_EXCERPTED DATA_:
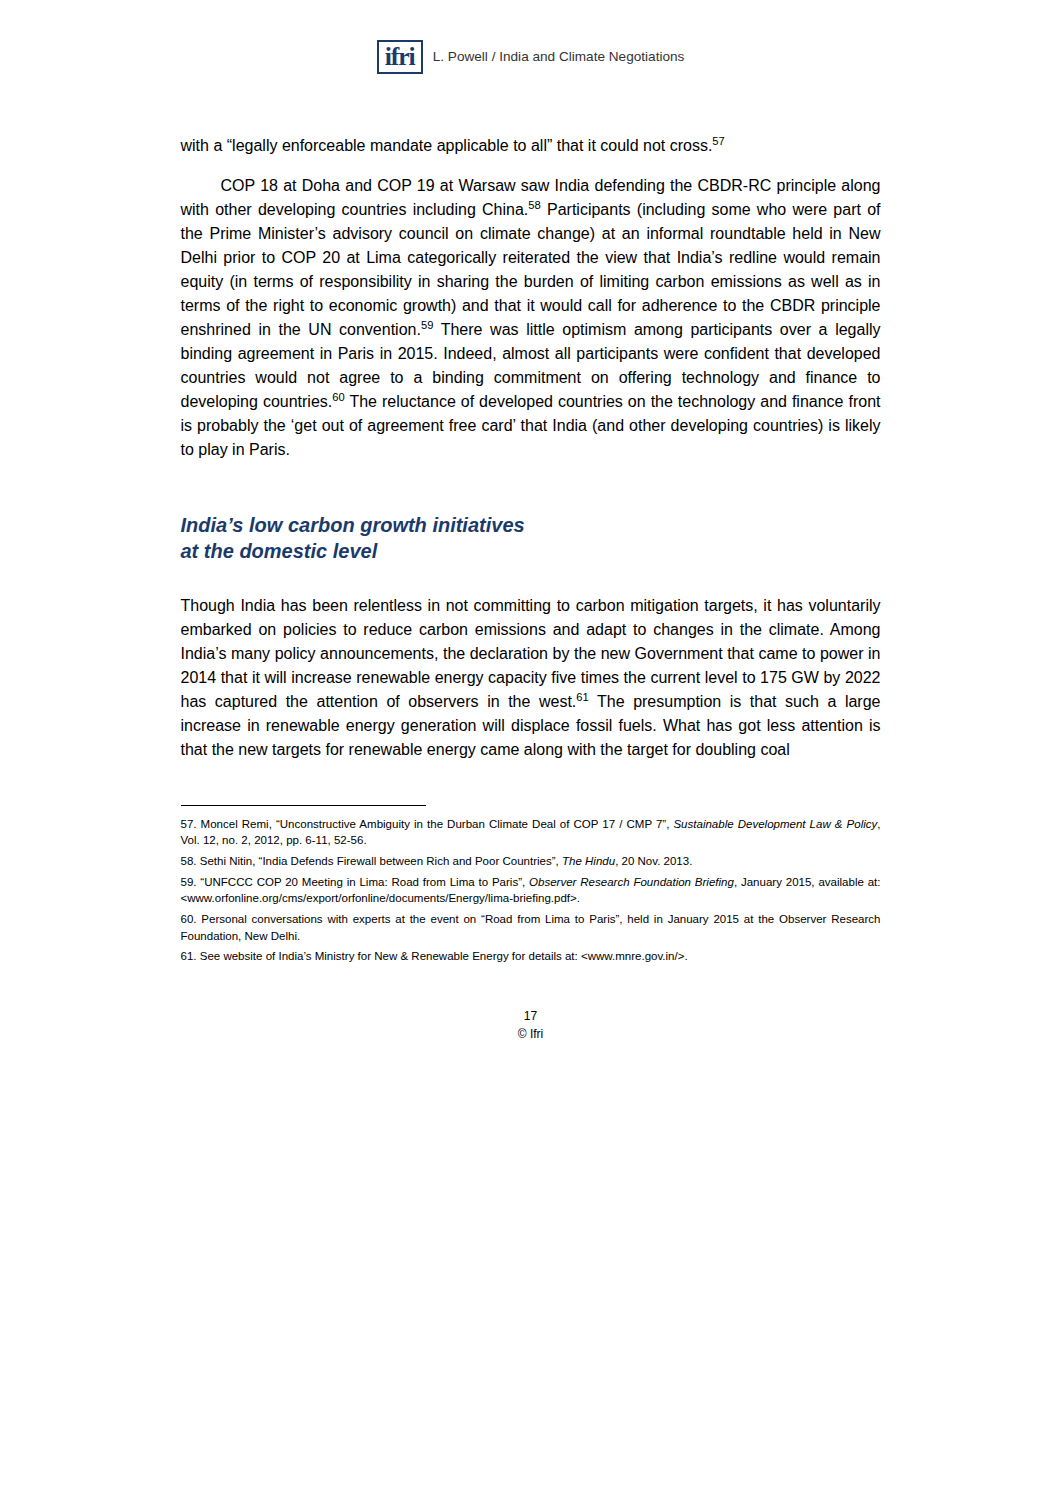ifri L. Powell / India and Climate Negotiations
with a “legally enforceable mandate applicable to all” that it could not cross.57
COP 18 at Doha and COP 19 at Warsaw saw India defending the CBDR-RC principle along with other developing countries including China.58 Participants (including some who were part of the Prime Minister’s advisory council on climate change) at an informal roundtable held in New Delhi prior to COP 20 at Lima categorically reiterated the view that India’s redline would remain equity (in terms of responsibility in sharing the burden of limiting carbon emissions as well as in terms of the right to economic growth) and that it would call for adherence to the CBDR principle enshrined in the UN convention.59 There was little optimism among participants over a legally binding agreement in Paris in 2015. Indeed, almost all participants were confident that developed countries would not agree to a binding commitment on offering technology and finance to developing countries.60 The reluctance of developed countries on the technology and finance front is probably the ‘get out of agreement free card’ that India (and other developing countries) is likely to play in Paris.
India’s low carbon growth initiatives
at the domestic level
Though India has been relentless in not committing to carbon mitigation targets, it has voluntarily embarked on policies to reduce carbon emissions and adapt to changes in the climate. Among India’s many policy announcements, the declaration by the new Government that came to power in 2014 that it will increase renewable energy capacity five times the current level to 175 GW by 2022 has captured the attention of observers in the west.61 The presumption is that such a large increase in renewable energy generation will displace fossil fuels. What has got less attention is that the new targets for renewable energy came along with the target for doubling coal
57. Moncel Remi, “Unconstructive Ambiguity in the Durban Climate Deal of COP 17 / CMP 7”, Sustainable Development Law & Policy, Vol. 12, no. 2, 2012, pp. 6-11, 52-56.
58. Sethi Nitin, “India Defends Firewall between Rich and Poor Countries”, The Hindu, 20 Nov. 2013.
59. “UNFCCC COP 20 Meeting in Lima: Road from Lima to Paris”, Observer Research Foundation Briefing, January 2015, available at: <www.orfonline.org/cms/export/orfonline/documents/Energy/lima-briefing.pdf>.
60. Personal conversations with experts at the event on “Road from Lima to Paris”, held in January 2015 at the Observer Research Foundation, New Delhi.
61. See website of India’s Ministry for New & Renewable Energy for details at: <www.mnre.gov.in/>.
17 © Ifri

_WHAT THIS TASK INVOLVES_: Print the listing exactly, pictures excluded.

_EXPECTED ANSWER_:
ifri L. Powell / India and Climate Negotiations
with a “legally enforceable mandate applicable to all” that it could not cross.57
COP 18 at Doha and COP 19 at Warsaw saw India defending the CBDR-RC principle along with other developing countries including China.58 Participants (including some who were part of the Prime Minister’s advisory council on climate change) at an informal roundtable held in New Delhi prior to COP 20 at Lima categorically reiterated the view that India’s redline would remain equity (in terms of responsibility in sharing the burden of limiting carbon emissions as well as in terms of the right to economic growth) and that it would call for adherence to the CBDR principle enshrined in the UN convention.59 There was little optimism among participants over a legally binding agreement in Paris in 2015. Indeed, almost all participants were confident that developed countries would not agree to a binding commitment on offering technology and finance to developing countries.60 The reluctance of developed countries on the technology and finance front is probably the ‘get out of agreement free card’ that India (and other developing countries) is likely to play in Paris.
India’s low carbon growth initiatives
at the domestic level
Though India has been relentless in not committing to carbon mitigation targets, it has voluntarily embarked on policies to reduce carbon emissions and adapt to changes in the climate. Among India’s many policy announcements, the declaration by the new Government that came to power in 2014 that it will increase renewable energy capacity five times the current level to 175 GW by 2022 has captured the attention of observers in the west.61 The presumption is that such a large increase in renewable energy generation will displace fossil fuels. What has got less attention is that the new targets for renewable energy came along with the target for doubling coal
57. Moncel Remi, “Unconstructive Ambiguity in the Durban Climate Deal of COP 17 / CMP 7”, Sustainable Development Law & Policy, Vol. 12, no. 2, 2012, pp. 6-11, 52-56.
58. Sethi Nitin, “India Defends Firewall between Rich and Poor Countries”, The Hindu, 20 Nov. 2013.
59. “UNFCCC COP 20 Meeting in Lima: Road from Lima to Paris”, Observer Research Foundation Briefing, January 2015, available at: <www.orfonline.org/cms/export/orfonline/documents/Energy/lima-briefing.pdf>.
60. Personal conversations with experts at the event on “Road from Lima to Paris”, held in January 2015 at the Observer Research Foundation, New Delhi.
61. See website of India’s Ministry for New & Renewable Energy for details at: <www.mnre.gov.in/>.
17 © Ifri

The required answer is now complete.